Undoubtedly a big-game player, Steve gets through his allocation of wayward kicks in the privacy of Coombe Dingle on quiet Wednesday afternoons, but often pulls it out of the bag on the big occasions.

Stone Cold Steve (a nickname this author understands far too well), is a rarity in that he is a fly-half with a dangerous running game, often seen splitting defences with his turn of pace, and UWE will have to be on high alert when he gets the ball.

Interesting fact: Steve’s habit of being bowled over in defence has given rise to a “Steve Boatman Red Carpet Award” at socials, where the unfortunate ‘winners’ are required to consume a pint on their backs (Steve’s favourite tackling position).

Steve is also one half of the highest profile sports couple in Bristol, the university’s Posh and Becks, his other half being Netball 1st teamer Alex Rigby.

This is despite him spending most of their first meeting reading out an email from his dad telling him how good a kicker he is

What to expect: Slicing runs, unpredictable kicking and a sweet right hook.

George Brown

gb

the baby-faced assassin

The lowdown: Despite initially covering for injuries at the beginning of last season, George hasn’t looked back and has been a first-team regular ever since.
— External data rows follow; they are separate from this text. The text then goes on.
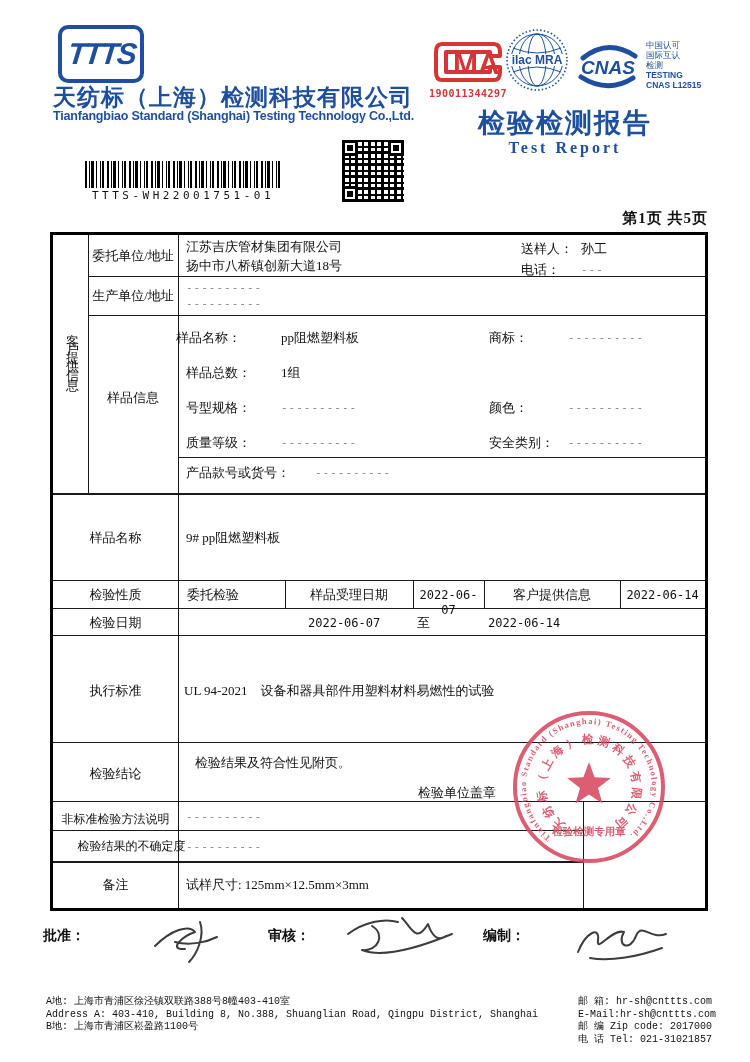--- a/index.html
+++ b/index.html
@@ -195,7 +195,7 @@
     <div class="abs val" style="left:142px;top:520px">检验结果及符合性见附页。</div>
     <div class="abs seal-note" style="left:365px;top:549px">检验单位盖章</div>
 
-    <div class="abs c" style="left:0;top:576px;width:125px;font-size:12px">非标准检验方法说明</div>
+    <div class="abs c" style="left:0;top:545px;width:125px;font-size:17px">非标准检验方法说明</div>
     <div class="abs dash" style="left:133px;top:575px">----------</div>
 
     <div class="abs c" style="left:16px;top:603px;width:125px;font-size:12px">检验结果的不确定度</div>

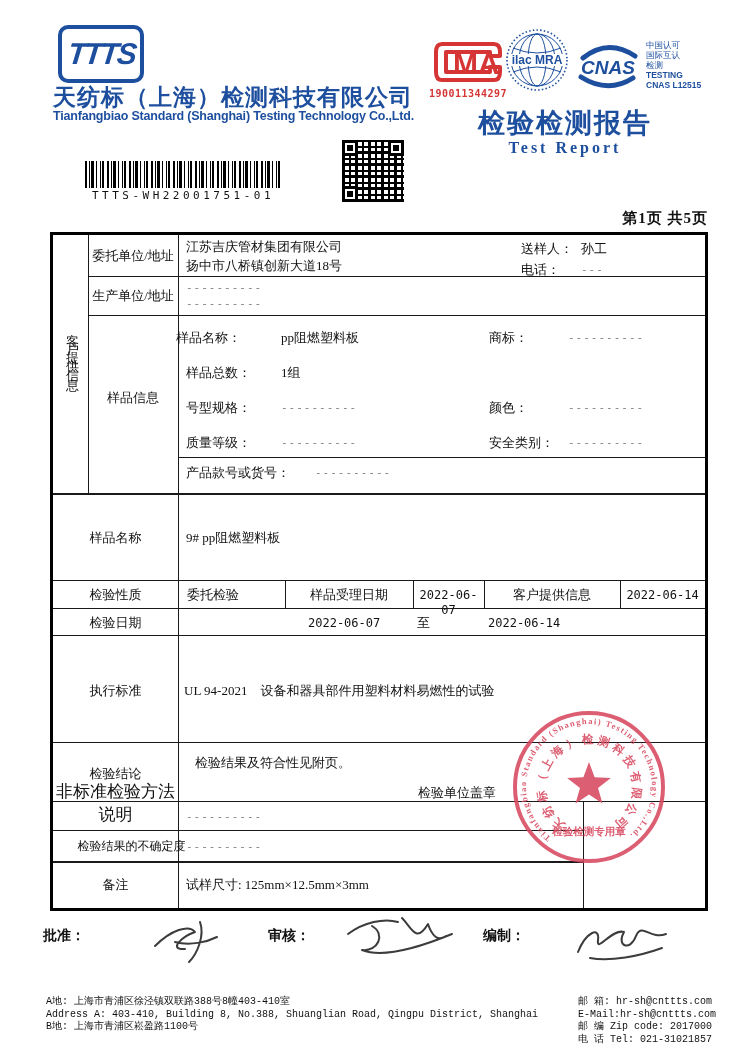--- a/index.html
+++ b/index.html
@@ -240,6 +240,7 @@
     <div>A地: 上海市青浦区徐泾镇双联路388号8幢403-410室</div>
     <div>Address A: 403-410, Building 8, No.388, Shuanglian Road, Qingpu District, Shanghai</div>
     <div>B地: 上海市青浦区崧盈路1100号</div>
+    <div>Address B: No.1100 Songying Road, Qingpu District, Shanghai.</div>
   </div>
   <div class="abs foot" style="left:578px;top:996px;width:170px">
     <div>邮 箱: hr-sh@cnttts.com</div>

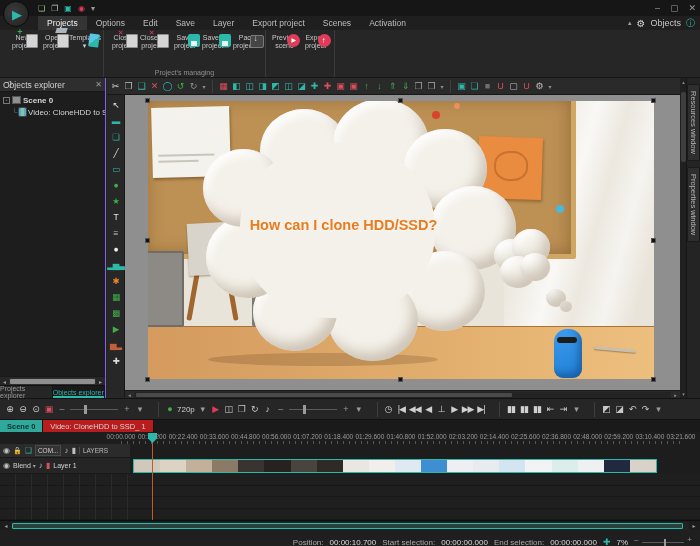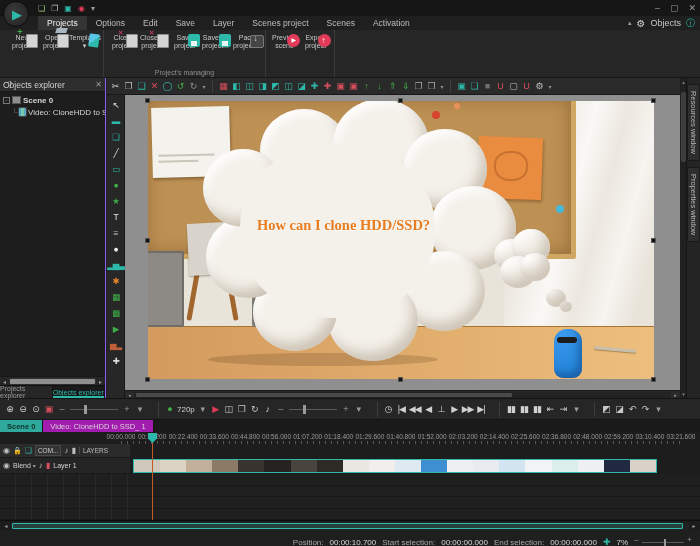--- a/index.html
+++ b/index.html
@@ -206,7 +206,7 @@
         <div class="menu-item">Edit</div>
         <div class="menu-item">Save</div>
         <div class="menu-item">Layer</div>
-        <div class="menu-item">Scenes project</div>
+        <div class="menu-item">Export project</div>
         <div class="menu-item">Scenes</div>
         <div class="menu-item">Activation</div>
       </div>

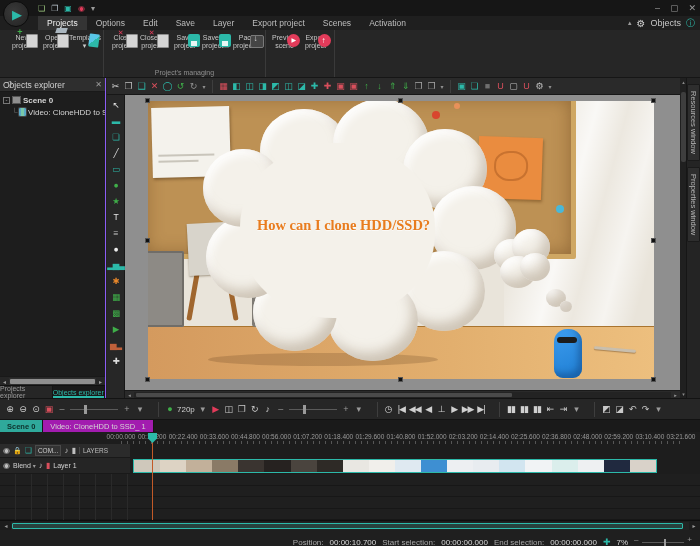--- a/index.html
+++ b/index.html
@@ -110,7 +110,7 @@
   .pc{position:absolute;border-radius:50%;background:#f4f1ea;box-shadow:inset -6px -8px 12px rgba(175,160,140,.55),inset 4px 6px 8px rgba(255,255,255,.9)}
   .cloud-core{position:absolute;left:92px;top:42px;width:195px;height:175px;border-radius:48%;background:#f4f1ea}
   .caption{position:absolute;left:78px;top:116px;width:235px;text-align:center;color:#e87c1e;
-    font-weight:bold;font-size:14.5px;line-height:16px;font-family:Liberation Serif, serif;text-shadow:0 1px 0 rgba(255,255,255,.7)}
+    font-weight:bold;font-size:14.5px;line-height:16px;font-family:Liberation Sans, sans-serif;text-shadow:0 1px 0 rgba(255,255,255,.7)}
   .fig-body{position:absolute;left:406px;top:228px;width:28px;height:49px;border-radius:13px 13px 9px 9px;
     background:linear-gradient(160deg,#3d9cee,#1f7fd4);box-shadow:inset -4px -5px 6px rgba(20,70,130,.5)}
   .fig-glasses{position:absolute;left:409px;top:236px;width:20px;height:6px;background:#1c1c1c;border-radius:3px}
Known in some quarters as the ‘baby-faced assassin’, George suffered a scare earlier in the season when a flailing knee from captain Conchie gave him a busted nose; but thankfully no lasting damage was suffered and George will be out in full force come varsity, freckles and all.
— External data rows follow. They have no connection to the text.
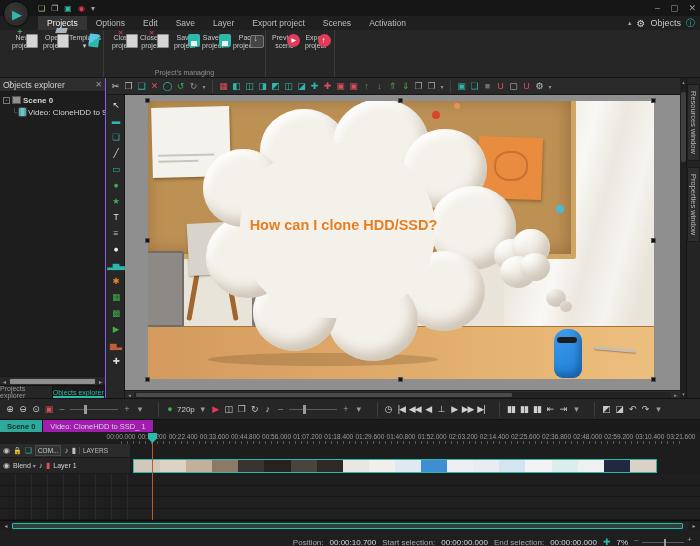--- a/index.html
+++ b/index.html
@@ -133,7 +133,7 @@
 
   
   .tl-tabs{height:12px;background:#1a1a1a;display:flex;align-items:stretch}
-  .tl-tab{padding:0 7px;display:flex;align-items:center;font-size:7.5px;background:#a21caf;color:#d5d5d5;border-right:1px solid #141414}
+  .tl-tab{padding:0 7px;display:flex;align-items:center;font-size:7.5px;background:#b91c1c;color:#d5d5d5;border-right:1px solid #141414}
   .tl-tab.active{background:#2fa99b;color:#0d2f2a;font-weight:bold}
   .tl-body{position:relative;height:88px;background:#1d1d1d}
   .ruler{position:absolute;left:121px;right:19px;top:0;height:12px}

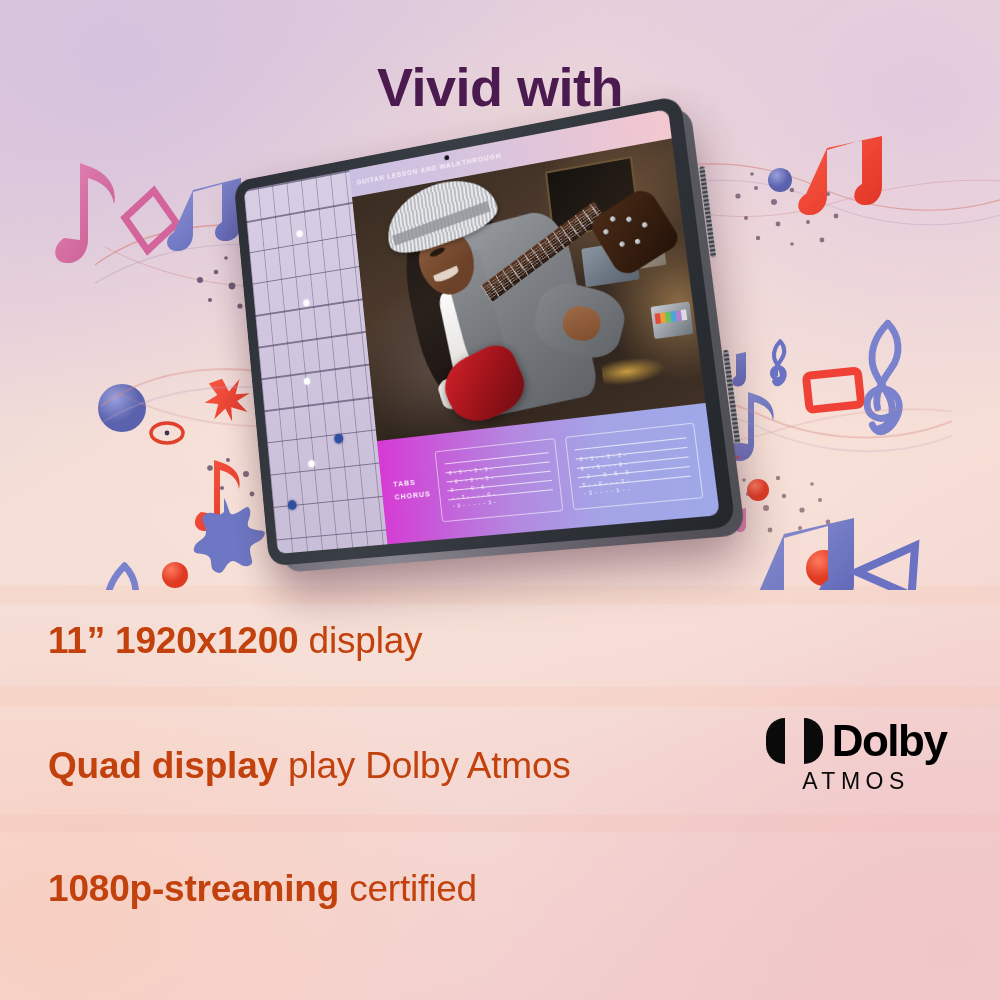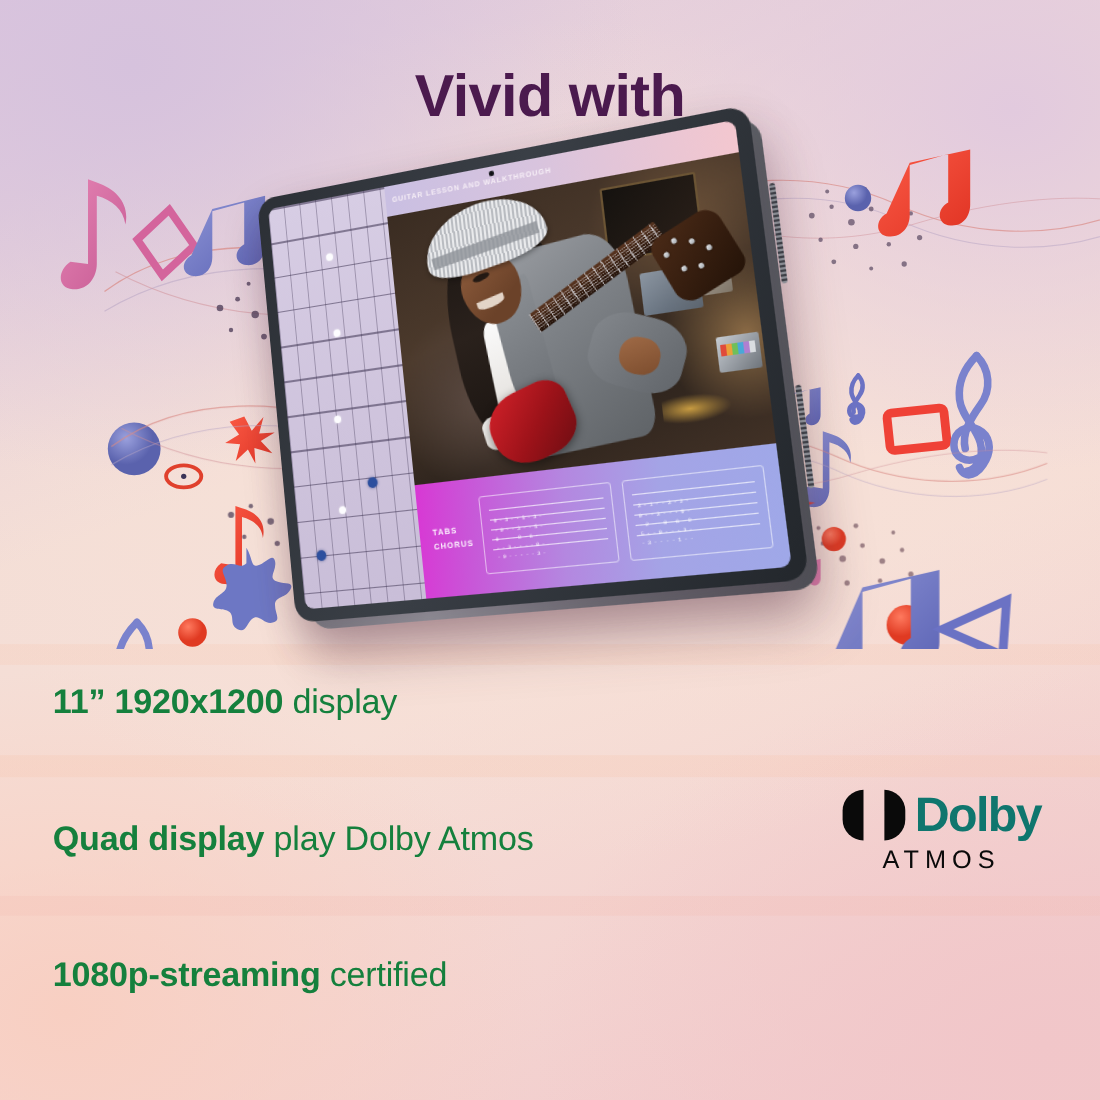--- a/index.html
+++ b/index.html
@@ -185,8 +185,8 @@
 
   
   .feature{
-    position:absolute; left:48px; color:#15803d;
-    font-size:31px; letter-spacing:-0.2px; white-space:nowrap;
+    position:absolute; left:48px; color:#c2410c;
+    font-size:37px; letter-spacing:-0.2px; white-space:nowrap;
   }
   .feature b{font-weight:bold;}
   .feature span{font-weight:normal;}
A scrum-half known for his energy around the pitch, Brown will be a vital player against UWE, ensuring the tempo is high – hopefully the catalyst for some champagne running rugby!

What to expect: Busy play all around the pitch, and permanently rolled-up sleeves.

Hamish Hamilton

hh

Will half-way Hamish be sipping champagne next Monday?

The lowdown: Known as ‘Half-way Hamish’ to his friends, HH will hope he can go the whole way and ‘seal the deal’ to make the varsity squad after a late emergence from the 2nd team.

An exciting fly half, Hamish’s quick feet will be a constant worry for the UWE defense, just as his questionable chat and habit of dribbling after a few pints is a worry to unsuspecting girls at Bunker. No doubt Hamish will be a more than competent deputy to Boatman if called upon, although a Varsity appearance apparently isn’t a necessity for him, as apparently ‘girls just immediately see me as boyfriend material’.

But, if you’re thinking that this is the limit to Hamish’s skills, you are mistaken! He doesn’t hesitate in reminding everyone that he could ‘easily’ make the first team for hockey and football. Interesting

Interesting fact: At school, Hamish was ‘the 10, the big timer’ (his words) and at university he is a ‘medic big timer’ (his words again). And he apparently once smashed two glasses on his head on a night out. Boyfriend material indeed.